The broader industry is watching closely. Telecommunications companies everywhere face similar pressures: saturated wireless markets, expensive 5G buildouts, and the need to pivot toward growth areas like fiber internet and enterprise services. Verizon's dramatic move could signal what's coming for competitors struggling with their own cost structures.
For investors, the layoffs represent both risk and opportunity. Wall Street generally rewards cost discipline, but Verizon needs to execute flawlessly on its broadband expansion to justify the disruption. The company's stock will likely see volatility as markets digest whether Schulman can successfully thread this needle.
The fourth quarter becomes crucial for Verizon's credibility. Schulman emphasized in his memo that Q4 is "extremely important" for setting up 2026, putting immediate pressure on remaining employees to prove the restructuring was worth it. Customer retention, operational efficiency, and merger integration will all be under the microscope.
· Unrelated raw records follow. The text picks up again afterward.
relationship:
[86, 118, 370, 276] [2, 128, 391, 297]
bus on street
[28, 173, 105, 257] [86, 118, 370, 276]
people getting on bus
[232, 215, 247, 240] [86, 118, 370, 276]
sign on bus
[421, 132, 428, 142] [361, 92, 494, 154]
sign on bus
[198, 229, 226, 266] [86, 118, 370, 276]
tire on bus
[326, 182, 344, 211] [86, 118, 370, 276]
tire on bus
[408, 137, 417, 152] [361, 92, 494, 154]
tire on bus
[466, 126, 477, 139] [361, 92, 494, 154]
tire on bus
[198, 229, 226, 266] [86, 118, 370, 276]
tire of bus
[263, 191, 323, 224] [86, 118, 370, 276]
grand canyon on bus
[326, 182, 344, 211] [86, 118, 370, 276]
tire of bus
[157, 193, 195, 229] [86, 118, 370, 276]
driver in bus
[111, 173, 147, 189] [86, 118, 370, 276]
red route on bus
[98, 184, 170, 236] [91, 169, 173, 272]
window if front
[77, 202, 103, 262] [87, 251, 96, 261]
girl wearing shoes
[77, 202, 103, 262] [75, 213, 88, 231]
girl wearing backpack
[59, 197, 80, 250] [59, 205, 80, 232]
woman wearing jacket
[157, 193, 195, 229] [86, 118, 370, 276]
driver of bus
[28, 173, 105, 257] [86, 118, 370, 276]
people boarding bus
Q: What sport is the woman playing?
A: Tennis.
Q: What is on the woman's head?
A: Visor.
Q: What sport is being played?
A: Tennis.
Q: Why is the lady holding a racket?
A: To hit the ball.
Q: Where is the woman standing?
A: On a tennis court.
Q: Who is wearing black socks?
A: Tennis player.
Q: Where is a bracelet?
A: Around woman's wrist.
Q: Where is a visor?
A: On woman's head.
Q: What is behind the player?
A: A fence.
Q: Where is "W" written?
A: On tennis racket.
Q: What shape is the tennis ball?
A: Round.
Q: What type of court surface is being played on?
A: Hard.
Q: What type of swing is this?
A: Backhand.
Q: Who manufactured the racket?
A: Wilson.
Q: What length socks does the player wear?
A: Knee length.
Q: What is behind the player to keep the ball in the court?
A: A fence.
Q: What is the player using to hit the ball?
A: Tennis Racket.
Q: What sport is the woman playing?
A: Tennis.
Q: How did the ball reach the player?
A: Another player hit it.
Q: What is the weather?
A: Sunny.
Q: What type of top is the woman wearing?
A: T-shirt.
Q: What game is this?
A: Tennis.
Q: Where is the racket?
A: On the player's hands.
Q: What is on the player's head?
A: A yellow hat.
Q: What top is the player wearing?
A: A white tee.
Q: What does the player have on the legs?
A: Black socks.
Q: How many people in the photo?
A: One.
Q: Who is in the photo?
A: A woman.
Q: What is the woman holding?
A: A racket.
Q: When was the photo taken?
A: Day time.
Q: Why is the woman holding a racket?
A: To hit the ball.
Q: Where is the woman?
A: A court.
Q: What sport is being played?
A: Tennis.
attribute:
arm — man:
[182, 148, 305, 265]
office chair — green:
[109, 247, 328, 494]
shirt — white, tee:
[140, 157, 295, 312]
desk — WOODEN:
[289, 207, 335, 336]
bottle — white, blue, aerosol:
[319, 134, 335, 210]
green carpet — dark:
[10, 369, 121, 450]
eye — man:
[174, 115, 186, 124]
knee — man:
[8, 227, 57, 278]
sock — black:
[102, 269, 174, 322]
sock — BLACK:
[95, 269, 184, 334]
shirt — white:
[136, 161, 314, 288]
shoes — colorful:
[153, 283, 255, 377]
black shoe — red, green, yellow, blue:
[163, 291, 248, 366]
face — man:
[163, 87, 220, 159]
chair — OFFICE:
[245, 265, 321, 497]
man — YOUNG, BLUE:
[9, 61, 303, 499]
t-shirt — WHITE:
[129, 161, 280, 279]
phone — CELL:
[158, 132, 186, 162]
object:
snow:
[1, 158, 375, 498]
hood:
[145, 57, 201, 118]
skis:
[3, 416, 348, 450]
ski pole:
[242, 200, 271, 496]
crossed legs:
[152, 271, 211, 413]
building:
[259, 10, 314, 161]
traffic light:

Schulman's mass layoffs represent a high-stakes bet that Verizon can cut its way to competitiveness while funding an expensive transformation into fiber internet. Success hinges on whether the company can retain customers and execute flawlessly on its broadband expansion strategy. For the telecom industry, this could be the canary in the coal mine - a preview of the painful restructuring needed to survive in an AI-driven, fiber-first future.